6th voyage transporting enslaved people (1797–1798): On 16 February 1797 Captain John Watson acquired a letter of marque. He sailed from Liverpool on 23 February, bound for West Africa. In 1797, 104 vessels sailed from English ports on voyages to transport enslaved people; 90 of these vessels sailed from Liverpool.

Betsey arrived at Demerara on 9 September with 313 captives. She arrived back at Liverpool on 17 January 1798. She had left Liverpool with 31 crew members and suffered one crew death on her voyage.

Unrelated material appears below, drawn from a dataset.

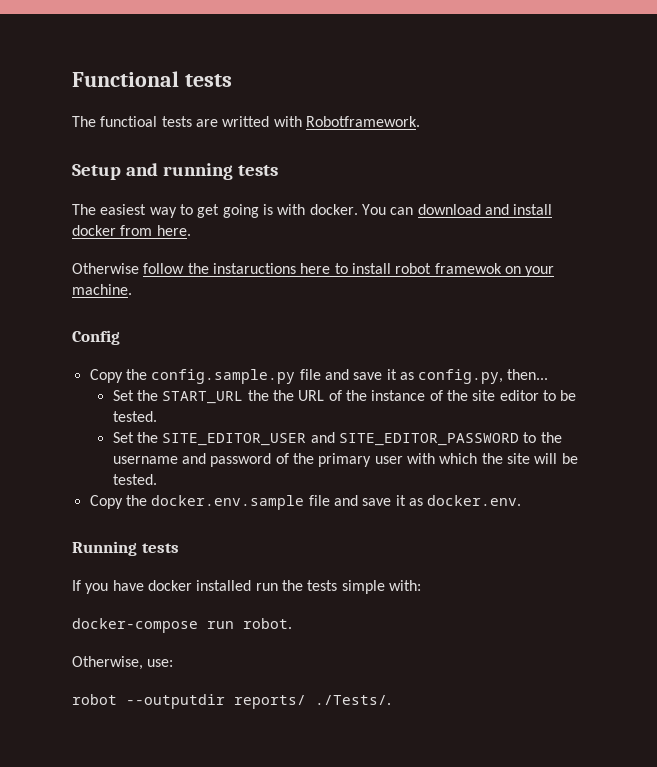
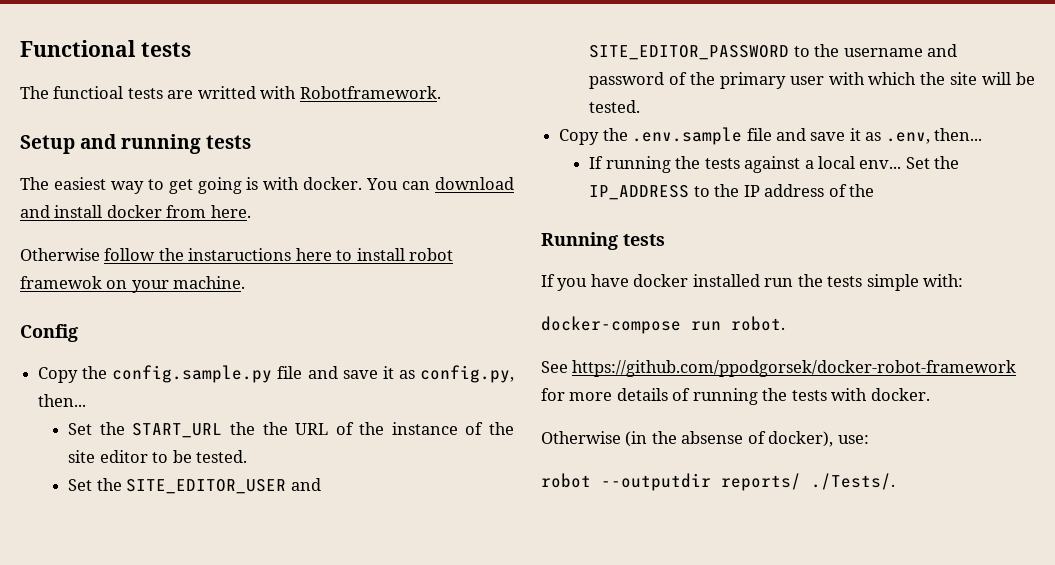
[151,495,522,510] docker.env.sample file and save it as docker.env. -> [632,127,983,145] [589,156,960,173] [589,184,874,200] .env.sample file and save it as .env, then... // If running the tests against a local env... Set the IP_ADDRESS to the IP address of the
[72,656,143,670] Otherwise, -> [541,360,1017,377] [541,388,930,405] [541,431,834,447] See https://github.com/ppodgorsek/docker-robot-framework for more details of running the tests with docker. // Otherwise (in the absense of docker),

7th voyage transporting enslaved people (1798–1799): Captain Edward Mosson sailed from Liverpool on 30 March 1798, bound for West Africa. In 1798, 160 vessels sailed from British ports, bound for Africa and the trade in enslaved people; 149 of these vessels sailed from Liverpool. Betsey arrived at St Croix on 19 November 1798 with 311 captives, that she sold there. She had left Liverpool with 31 crew members and suffered five crew deaths on her voyage.

==Fate==
The French privateer Zeliée, of 18 guns and 84 men, captured Betsey on 27 February 1799 as Betsey was sailing from "St Cruz" to Liverpool. captured Zele the next day in the Bay of Biscay. (Note: Zélé was a privateer from Nantes commissioned in December 1798. She conducted a cruise from December 1798 under René-Joseph Salaun until HMS Melpomene captured her on 28 February 1799.)

In 1799, some 18 British slave ships were lost; at least one was lost on her way home. During the period 1793 to 1807, war, rather than maritime hazards or resistance by the captives, was the greatest cause of vessel losses among British slave vessels.